## BRIEF
Within the entries below, every line containing "Article" is to be copied.

## Page-level text extractions
——

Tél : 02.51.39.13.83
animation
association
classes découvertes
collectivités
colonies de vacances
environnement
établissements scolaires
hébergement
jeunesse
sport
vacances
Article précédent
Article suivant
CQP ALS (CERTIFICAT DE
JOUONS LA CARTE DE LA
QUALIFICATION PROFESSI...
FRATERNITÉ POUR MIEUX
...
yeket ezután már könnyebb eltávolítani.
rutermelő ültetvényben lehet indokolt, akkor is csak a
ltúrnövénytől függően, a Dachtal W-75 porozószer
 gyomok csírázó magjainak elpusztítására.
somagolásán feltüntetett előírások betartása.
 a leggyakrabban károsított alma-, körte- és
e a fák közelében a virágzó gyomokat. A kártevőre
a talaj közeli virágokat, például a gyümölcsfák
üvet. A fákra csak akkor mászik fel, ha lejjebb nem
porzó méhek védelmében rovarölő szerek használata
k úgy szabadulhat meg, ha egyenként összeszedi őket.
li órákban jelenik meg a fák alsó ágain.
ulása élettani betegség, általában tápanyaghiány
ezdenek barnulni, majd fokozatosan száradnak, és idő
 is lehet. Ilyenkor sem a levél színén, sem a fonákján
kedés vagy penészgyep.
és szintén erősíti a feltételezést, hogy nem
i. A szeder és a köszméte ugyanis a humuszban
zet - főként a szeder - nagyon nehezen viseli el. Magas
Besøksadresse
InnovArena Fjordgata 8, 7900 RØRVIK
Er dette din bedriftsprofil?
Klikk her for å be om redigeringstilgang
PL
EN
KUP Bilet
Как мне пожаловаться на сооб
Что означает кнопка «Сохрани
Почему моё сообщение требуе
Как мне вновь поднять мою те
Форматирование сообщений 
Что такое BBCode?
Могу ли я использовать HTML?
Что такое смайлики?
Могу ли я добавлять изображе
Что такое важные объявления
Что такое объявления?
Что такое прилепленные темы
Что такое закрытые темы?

——

## WRITTEN SOLUTION
Article précédent
Article suivant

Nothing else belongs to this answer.